Your copy should match the entries exactly, with the pictures left out.

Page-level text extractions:
::::

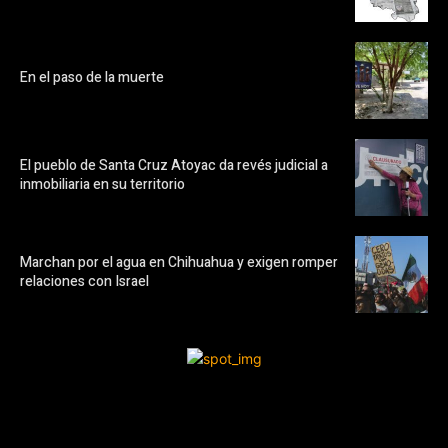
En el paso de la muerte
El pueblo de Santa Cruz Atoyac da revés judicial a
inmobiliaria en su territorio
Marchan por el agua en Chihuahua y exigen romper
relaciones con Israel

::::

§ Task solution:
En el paso de la muerte
El pueblo de Santa Cruz Atoyac da revés judicial a
inmobiliaria en su territorio
Marchan por el agua en Chihuahua y exigen romper
relaciones con Israel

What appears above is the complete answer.